The cord fabric has 30% horizontal stretch but has zero stretch vertically. This isn't a problem for the Dawn jeans, as that pattern doesn't require any stretch at all. There is a one and a half inch gap down one side where there is no embroidered design, while the opposite end of the fabric has just over 4 inches between the edge of the fabric and the start of the embroidery. I could have cut the pockets from the plain cord section, but decided to stick with the embroidered look for those, and just have the fly, fly extension and belt loops cut from the non-embroidered part.
A couple of the pairs of jeans I've made have been from the Dawn Jeans pattern, but I've not felt overly comfortable with the high rise fit. Following the instructions at Closet Case Patterns (
https://closetcasepatterns.com/fit-mid-rise-ginger-jeans/), I was able to effectively turn the high-rise Dawn jeans into mid-rise jeans. This is the first time I've attempted to do any alterations to any sewing pattern, other than simply shortening the leg length, so I set about making a practise run in calico then one in some cheap denim I bought ages ago but never got around to using. User error meant I had to make a third practise run, as I'd made a rookie mistake in my initial measurements, resulting in the front rise being an inch shorter than the back (oops)! After adding in a couple of other alterations to fit my shape, I was finally ready to cut into the cord.
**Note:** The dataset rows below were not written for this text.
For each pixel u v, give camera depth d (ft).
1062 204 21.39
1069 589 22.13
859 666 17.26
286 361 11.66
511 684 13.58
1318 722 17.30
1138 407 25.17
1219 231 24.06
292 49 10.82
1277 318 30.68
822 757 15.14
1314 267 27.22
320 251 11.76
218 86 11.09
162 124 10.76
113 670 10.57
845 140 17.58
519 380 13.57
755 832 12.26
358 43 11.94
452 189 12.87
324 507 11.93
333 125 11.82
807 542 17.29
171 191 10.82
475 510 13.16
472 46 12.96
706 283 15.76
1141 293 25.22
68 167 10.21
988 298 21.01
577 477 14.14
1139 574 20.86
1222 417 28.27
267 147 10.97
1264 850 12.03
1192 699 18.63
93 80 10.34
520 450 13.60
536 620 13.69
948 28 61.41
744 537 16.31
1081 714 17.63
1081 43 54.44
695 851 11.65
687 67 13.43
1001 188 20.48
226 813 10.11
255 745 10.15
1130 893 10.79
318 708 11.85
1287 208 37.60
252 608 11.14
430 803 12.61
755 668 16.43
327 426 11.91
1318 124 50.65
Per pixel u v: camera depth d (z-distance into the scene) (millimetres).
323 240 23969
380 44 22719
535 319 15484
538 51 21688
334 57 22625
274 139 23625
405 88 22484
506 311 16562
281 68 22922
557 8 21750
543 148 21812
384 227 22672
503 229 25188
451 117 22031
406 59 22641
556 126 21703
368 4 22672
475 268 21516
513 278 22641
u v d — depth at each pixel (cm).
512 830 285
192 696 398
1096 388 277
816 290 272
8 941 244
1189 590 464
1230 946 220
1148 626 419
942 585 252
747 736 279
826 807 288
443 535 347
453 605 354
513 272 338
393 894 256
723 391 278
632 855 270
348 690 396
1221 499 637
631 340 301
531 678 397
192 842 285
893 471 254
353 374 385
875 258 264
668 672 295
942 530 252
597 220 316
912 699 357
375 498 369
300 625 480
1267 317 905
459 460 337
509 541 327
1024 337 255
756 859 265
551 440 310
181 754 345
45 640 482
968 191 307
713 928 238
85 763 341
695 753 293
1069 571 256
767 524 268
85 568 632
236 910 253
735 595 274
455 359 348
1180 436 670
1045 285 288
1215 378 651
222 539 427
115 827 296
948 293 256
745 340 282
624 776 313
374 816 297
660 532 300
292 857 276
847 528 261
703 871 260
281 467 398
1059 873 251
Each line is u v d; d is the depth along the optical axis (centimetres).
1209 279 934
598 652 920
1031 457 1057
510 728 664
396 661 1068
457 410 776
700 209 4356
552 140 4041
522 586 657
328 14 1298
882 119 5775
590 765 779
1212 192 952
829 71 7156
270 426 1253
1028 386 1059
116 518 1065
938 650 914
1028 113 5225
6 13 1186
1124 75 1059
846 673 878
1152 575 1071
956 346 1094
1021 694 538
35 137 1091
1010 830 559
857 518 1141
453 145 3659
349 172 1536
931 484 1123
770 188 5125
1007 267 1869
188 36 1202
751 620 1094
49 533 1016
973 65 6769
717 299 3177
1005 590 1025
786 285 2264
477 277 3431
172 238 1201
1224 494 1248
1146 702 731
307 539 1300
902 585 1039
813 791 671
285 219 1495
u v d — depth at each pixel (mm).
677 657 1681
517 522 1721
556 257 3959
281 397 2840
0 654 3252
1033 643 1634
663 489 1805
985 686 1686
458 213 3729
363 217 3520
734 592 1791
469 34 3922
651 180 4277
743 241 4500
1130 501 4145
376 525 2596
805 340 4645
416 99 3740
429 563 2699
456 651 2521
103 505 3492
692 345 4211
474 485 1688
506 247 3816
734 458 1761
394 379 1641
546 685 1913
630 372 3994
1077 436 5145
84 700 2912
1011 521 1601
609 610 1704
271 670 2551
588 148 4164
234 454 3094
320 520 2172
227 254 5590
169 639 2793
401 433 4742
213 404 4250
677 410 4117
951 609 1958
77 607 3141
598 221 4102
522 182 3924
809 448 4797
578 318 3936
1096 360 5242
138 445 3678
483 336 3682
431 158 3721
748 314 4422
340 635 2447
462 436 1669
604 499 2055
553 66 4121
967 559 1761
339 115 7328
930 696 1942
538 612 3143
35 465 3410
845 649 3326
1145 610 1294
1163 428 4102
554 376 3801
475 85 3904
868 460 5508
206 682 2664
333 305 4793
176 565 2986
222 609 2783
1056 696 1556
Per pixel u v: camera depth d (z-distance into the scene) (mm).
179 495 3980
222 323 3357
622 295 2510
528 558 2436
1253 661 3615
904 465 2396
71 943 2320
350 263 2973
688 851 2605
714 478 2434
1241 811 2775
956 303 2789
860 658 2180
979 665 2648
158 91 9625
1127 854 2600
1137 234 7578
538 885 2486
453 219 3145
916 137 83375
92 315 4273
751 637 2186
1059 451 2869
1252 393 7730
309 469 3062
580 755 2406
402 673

It has a lovely smooth feel, with the gold coloured metallic embroidery adding enough interest to not need to worry with any additional embroidery on the back pockets. As usual with cord there is a nap to the fabric - I was originally planning on the nap being able to be smoothed down, but was so eager to get cutting the fabric out that I totally forgot, and ended up with the nap being able to be smoothed up. But that's the traditional direction for cord nap to be facing, so I'm still happy with that.
As with any embroidery, the front of the fabric looks really neat, while the back of the fabric tends to look a little more untidy. Some of the metallic embroidery thread had clumped in 'birds nests' behind certain areas of stitching, which gave some added bulk for the needle to pass through. I did try to lay my pattern out to avoid the most obvious clumps being in the seam allowance.
The ivory colouring of the cord is a perfect match for the Natural Coats Moon thread and I picked some Gutermann thread from a denim pack (colour 1970) as a goldy contrast to use for the topstitching, although I will admit that came out a little more orangey than I'd planned. When you see the topstitching thread up close it looks quite orange, although from a distance it looks like almost a perfect match to the embroidery stitching.
Starting sewing, I soon encountered a problem. I was using a denim needle with the topstitching thread, but my machine struggled so much to get the needle through the fabric, it almost bent the needle. I've sewn varying weights of denim on my machine with no problems before, so I couldn't figure out what the problem was.
I swapped back to the regular thread and continued to try topstitching the fly, but there was more hand cranking of the machine than 'real' sewing.
After my sewing machine heard rather more swear words than it usually does(!), I decided the best option was to pack it all away and come back to it afresh in a few days. I asked for some advice on the needle type, and had suggestions to try a sharps needle, leather needle, or a new denim needle just in case my current one was blunt.
I did try the leather needle, and that stitched through really easily although as it obviously pierces the fabric, I was a bit wary of using that on every seam as some of the tiny pin hole marks were still showing from where I'd cut out the fabric. I was wary of trying the sharps needle simply because the only ones I could find weren't as thick as the denim needle I'd been using; to stitch through multiple layers of the cord, I was pretty sure I'd need a thick needle. So I felt my best option would be a new denim needle.
Armed with a new 100/16 denim needle, I warily stitched the inseam... and it was like sewing through butter! My machine didn't struggle once, not even on the cross point of seams on the crotch, or the bulk of embroidery thread on the back of the cord. I used the triple straight stretch stitch with regular thread for all the seams, to give added strength.
I seriously had not expected the sole problem to be a blunt needle! I think that just goes to show that I shouldn't be quite so eager to keep reusing them once I've already used them on denim several times!
Normally when I'm topstitching, I'd use a regular thread and a triple straight stretch stitch. However, I wanted to use topstitching thread for these jeans and that stitch would make the topstitching unnecessarily thick. To ensure the topstitching holds the inseam seam allowance in place, I stitched a single line of triple straight stretch stitches in the regular thread, followed by two lines of topstitching thread on an ordinary straight stitch. The triple stretch straight stitch adds in some strength to the seams, while still blending into the main fabric so only the true topstitching thread is visible from a distance.
I know my sewing machine dislikes sewing small stitches in topstitching thread, so I swapped back to the regular thread for the bar tacks as well. I will admit it would've been better if I'd bought some thread that matches the topstitching thread's colour, but I'm happy with natural bar tacks.
This cord fabric will be lovely and warm to wear but it is quite heavy, so the pocket bags were obviously going to need to be a much lighter weight fabric. I had some yellow striped cotton in my fabric bag from a previous project, which worked perfectly. Rather than zigzagging the base edges of the pockets I amended the pattern to allow me to add French seams so it was all enclosed. Using an initial seam allowance of as close to 1/8" as I could get, I stitched the second seam at 3/8" to give the same finished pocket size. If the French seams were slightly more generous than the pattern called for, it would just result in a slightly shorter pocket - there's no parts of the jeans that intersect the base of the pocket which would need amending to allow for a shorter pocket.